Communities of vertices within a giant network such as the World Wide Web are likely to be vastly smaller than the network itself. However, Fortunato and Barthélemy have proved that modularity maximization algorithms for community detection may fail to resolve communities with fewer than √L/2 edges, where L is the number of edges in the entire network. This resolution limit leads modularity maximization algorithms to have notoriously poor accuracy on many real networks. Fortunato and Barthélemy's argument can be extended to networks with weighted edges as well, and we derive this corollary argument. We conclude that weighted modularity algorithms may fail to resolve communities with less than √Wε/2 total edge weight, where W is the total edge weight in the network and ε is the maximum weight of an intercommunity edge. If ε is small, then small communities can be resolved. Given a weighted or unweighted network, we describe how to derive new edge weights in order to achieve a low ε, we modify the Clauset, Newman, and Moore (CNM) community detection algorithm to maximize weighted modularity, and we show that the resulting algorithm has greatly improved accuracy. In experiments with an emerging community standard benchmark, we find that our simple CNM variant is competitive with the most accurate community detection methods yet proposed.
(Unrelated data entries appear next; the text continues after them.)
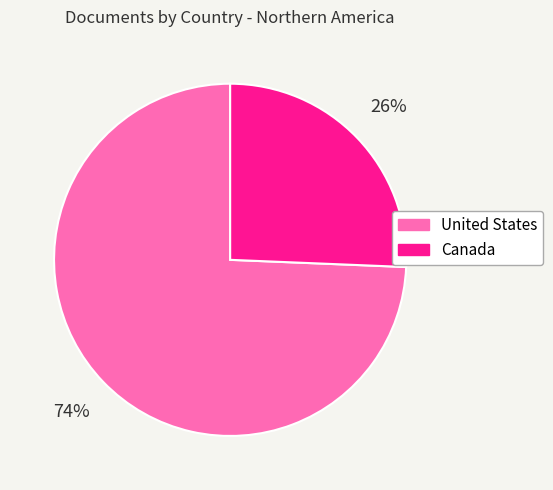

Which category has the smallest portion of the pie?

Canada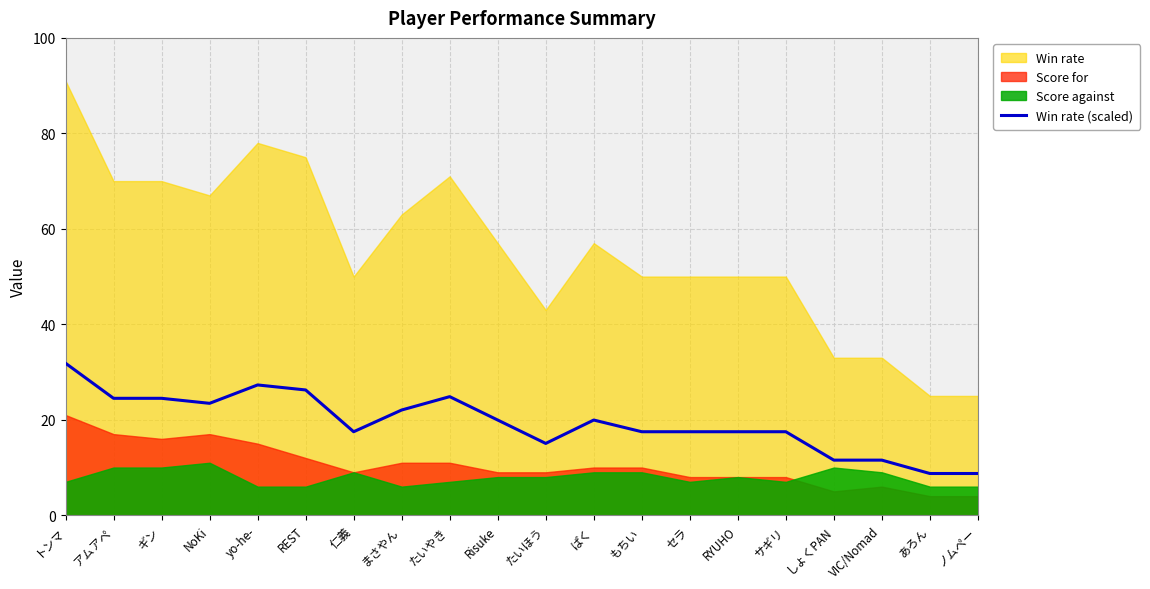

What is the change in value from 仁義 to しょくPAN?

-6.0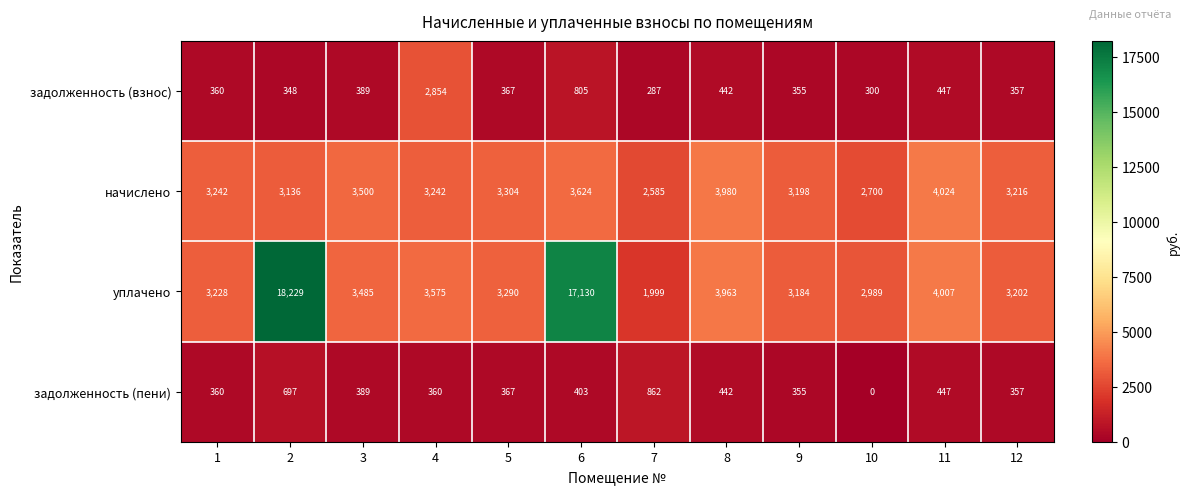

Where is уплачено nearest to the value 10114?

11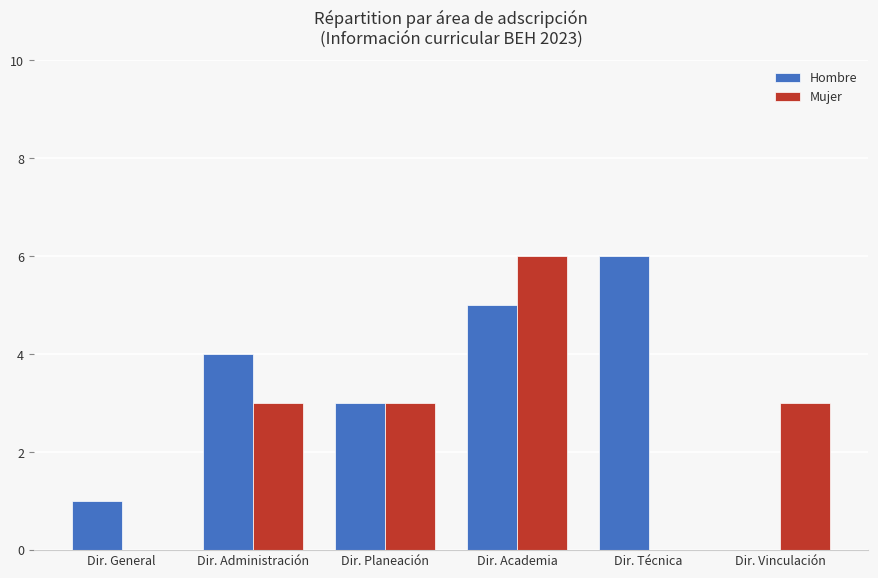

What is the sum of the Hombre values at Dir. Técnica and Dir. General?

7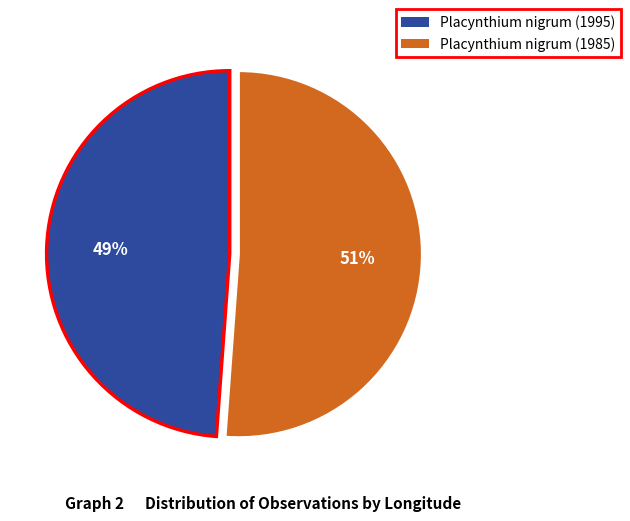

Do Placynthium nigrum (1995) and Placynthium nigrum (1985) together represent more than half of the pie?

Yes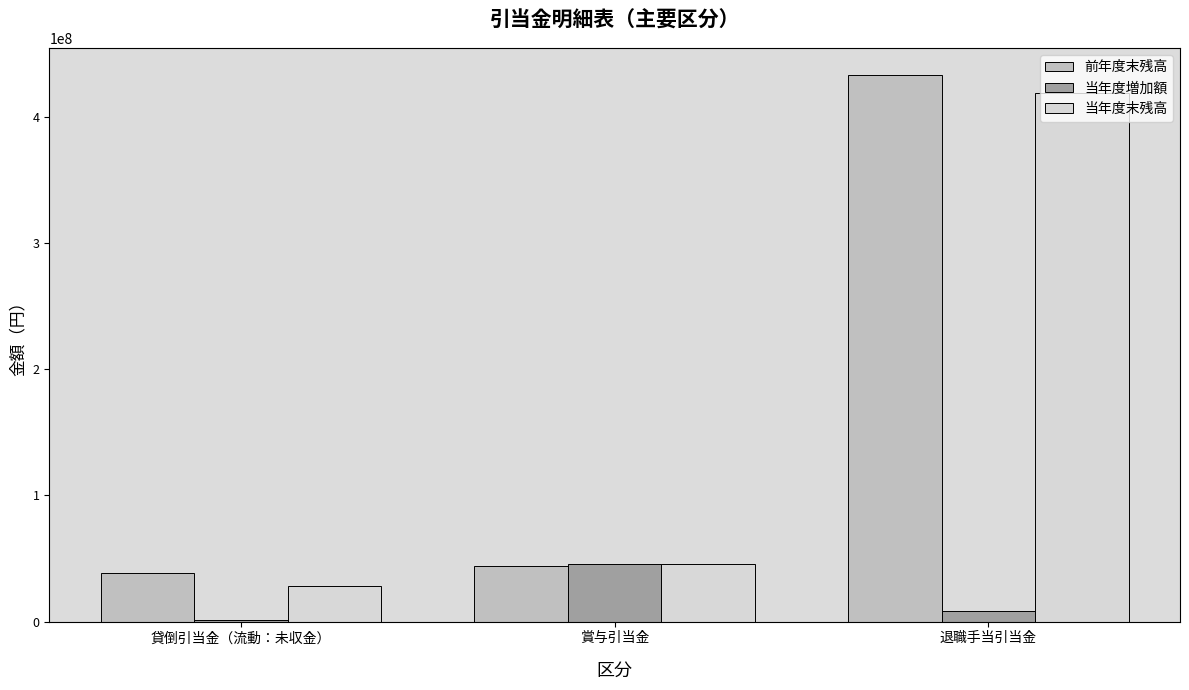

What is the sum of the 当年度増加額 values at 賞与引当金 and 退職手当引当金?

53772555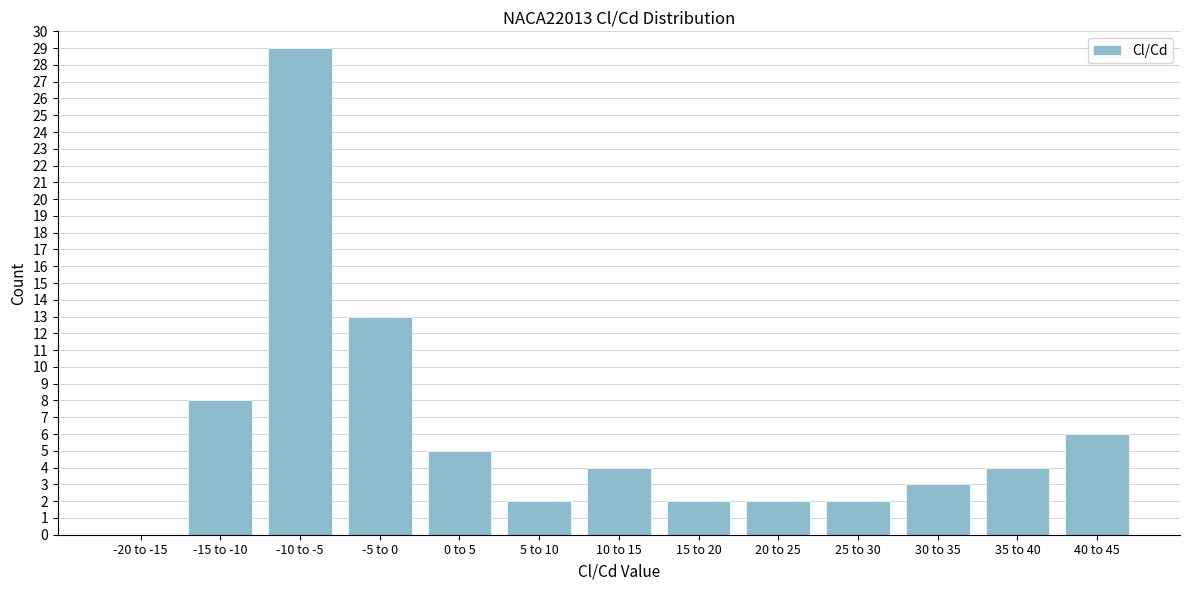

Reading right to left, what are all the values shown in this chart?

40 to 45=6	35 to 40=4	30 to 35=3	25 to 30=2	20 to 25=2	15 to 20=2	10 to 15=4	5 to 10=2	0 to 5=5	-5 to 0=13	-10 to -5=29	-15 to -10=8	-20 to -15=0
在诸如万维网这样的巨型网络中,顶点社区可能比网络本身小得多。然而,福尔图纳托和巴塞勒米证明,用于社区检测的模块化最大化算法可能无法解析边数少于√L/2的社区,其中L是整个网络中的边数。这种分辨率限制导致模块化最大化算法在许多真实网络上的准确性 notoriously poor。福尔图纳托和巴塞勒米的论点也可以扩展到具有加权边的网络,我们推导了这个推论论点。我们得出结论,加权模块化算法可能无法解析总边权小于√Wε/2的社区,其中W是网络中的总边权,ε是社区间边的最大权值。如果ε很小,那么小社区就可以被解析。给定一个加权或未加权的网络,我们描述了如何推导新的边权值以实现低ε,我们修改了克劳塞特、纽曼和摩尔(CNM)社区检测算法以最大化加权模块化,并且我们表明所得算法的准确性有了很大提高。在使用新兴社区标准基准的实验中,我们发现我们简单的CNM变体与迄今提出的最准确的社区检测方法具有竞争力。